The biggest change would add a new section to the Financial Services Law authorizing the DFS superintendent to order individuals or entities subject to administrative proceedings or judicial actions to pay restitution to all consumers harmed by their conduct.
"While this would be a significant statutory change, restitution is a common element of many consent orders that DFS has entered into in the past," the law firm Eversheds Sutherland explained in a legal alert.
However, given the new Regulation 187 rules -- which took effect for life insurance sales on Aug. 1, 2019 and for annuity sales on Feb. 1, 2020 -- the change adds to the risk element for insurers and producers selling these products in New York.
Cuomo’s budget, which is being proposed against the backdrop of a projected $6 billion deficit, will now be reviewed and voted on by both chambers of the New York legislature. If adopted as proposed, the changes are expected to go into effect when New York’s fiscal year begins April 1.
Cuomo’s proposal would increase the maximum statutory fine that may be imposed on regulated entities and individuals for violations of state insurance law from $1,000 to $10,000 for each offense.

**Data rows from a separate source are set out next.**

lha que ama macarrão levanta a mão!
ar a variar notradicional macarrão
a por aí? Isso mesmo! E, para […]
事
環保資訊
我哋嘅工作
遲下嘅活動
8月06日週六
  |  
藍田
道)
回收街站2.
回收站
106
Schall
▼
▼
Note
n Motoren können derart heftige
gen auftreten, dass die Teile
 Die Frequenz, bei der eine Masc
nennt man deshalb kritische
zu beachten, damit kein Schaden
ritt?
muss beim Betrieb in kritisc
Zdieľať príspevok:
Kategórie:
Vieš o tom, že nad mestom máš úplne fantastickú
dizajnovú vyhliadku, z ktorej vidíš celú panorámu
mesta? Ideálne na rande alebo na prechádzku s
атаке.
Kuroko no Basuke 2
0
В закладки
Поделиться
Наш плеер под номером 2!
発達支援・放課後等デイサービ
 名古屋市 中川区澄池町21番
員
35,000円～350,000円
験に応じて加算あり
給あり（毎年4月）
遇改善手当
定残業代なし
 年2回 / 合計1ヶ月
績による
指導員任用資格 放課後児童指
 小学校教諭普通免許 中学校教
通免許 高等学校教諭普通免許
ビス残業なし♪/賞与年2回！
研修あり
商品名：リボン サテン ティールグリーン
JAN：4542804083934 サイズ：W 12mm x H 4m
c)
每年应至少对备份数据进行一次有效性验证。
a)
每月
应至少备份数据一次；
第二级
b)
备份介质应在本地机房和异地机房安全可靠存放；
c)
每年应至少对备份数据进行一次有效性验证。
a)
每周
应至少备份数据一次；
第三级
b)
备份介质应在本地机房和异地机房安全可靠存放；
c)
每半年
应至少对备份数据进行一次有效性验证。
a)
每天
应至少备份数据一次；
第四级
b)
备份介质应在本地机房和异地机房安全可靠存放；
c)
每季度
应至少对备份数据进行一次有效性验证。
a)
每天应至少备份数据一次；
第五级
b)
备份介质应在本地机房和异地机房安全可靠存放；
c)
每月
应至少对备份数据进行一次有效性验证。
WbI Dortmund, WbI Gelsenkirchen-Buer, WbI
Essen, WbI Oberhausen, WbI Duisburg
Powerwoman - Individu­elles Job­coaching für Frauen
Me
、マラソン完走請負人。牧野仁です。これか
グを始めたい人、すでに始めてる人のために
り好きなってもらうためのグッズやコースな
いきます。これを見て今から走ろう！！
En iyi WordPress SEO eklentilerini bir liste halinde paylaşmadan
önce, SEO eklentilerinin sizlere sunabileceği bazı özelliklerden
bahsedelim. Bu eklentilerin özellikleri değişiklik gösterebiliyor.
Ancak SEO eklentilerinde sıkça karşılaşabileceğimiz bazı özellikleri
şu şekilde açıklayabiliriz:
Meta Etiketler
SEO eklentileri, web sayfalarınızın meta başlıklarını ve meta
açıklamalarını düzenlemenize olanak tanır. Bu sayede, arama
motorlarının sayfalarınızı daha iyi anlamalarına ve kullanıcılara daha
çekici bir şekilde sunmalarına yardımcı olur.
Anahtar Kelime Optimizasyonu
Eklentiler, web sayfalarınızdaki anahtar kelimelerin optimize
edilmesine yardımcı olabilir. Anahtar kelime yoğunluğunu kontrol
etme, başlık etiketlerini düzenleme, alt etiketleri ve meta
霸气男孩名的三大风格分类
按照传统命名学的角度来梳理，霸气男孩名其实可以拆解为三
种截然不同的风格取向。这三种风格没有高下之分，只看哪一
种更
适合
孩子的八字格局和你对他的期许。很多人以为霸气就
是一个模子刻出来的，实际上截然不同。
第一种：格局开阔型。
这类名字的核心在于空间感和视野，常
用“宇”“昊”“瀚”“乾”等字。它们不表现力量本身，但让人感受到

Also, any person or entity that does not possess a required license under the banking or insurance law will be treated as a licensed entity/individual and be subject to the same penalties.
"The proposal would amend the Financial Services Law to increase the maximum fine that can be imposed for certain violations and expand the scope of violations that are subject to the heightened penalties," the Eversheds Sutherland alert noted.
Current law allows the DFS superintendent to levy civil penalties of up to $5,000 per offense for "any intentional fraud or intentional misrepresentation of a material fact with respect to a financial product or service (or involving any person offering to provide or providing financial products or services)," or any violation of state or federal debt collection practices or fair lending laws.
Fine can be upped to $1,000 for any other violation of the Financial Services Law.
Under the governor’s proposal, the maximum fine would be increased to the greater of $5,000, two times the aggregate damages or two times the aggregate economic gains attributable to the offense.
"The types of offenses under which a violator might be fined would also be amended to remove the requirement that any fraud be intentional or that a misrepresentation be intentional and relate to a material fact and adds to the list of covered offenses any 'unfair, deceptive, or abusive act or practice,'" Eversheds Sutherland explained.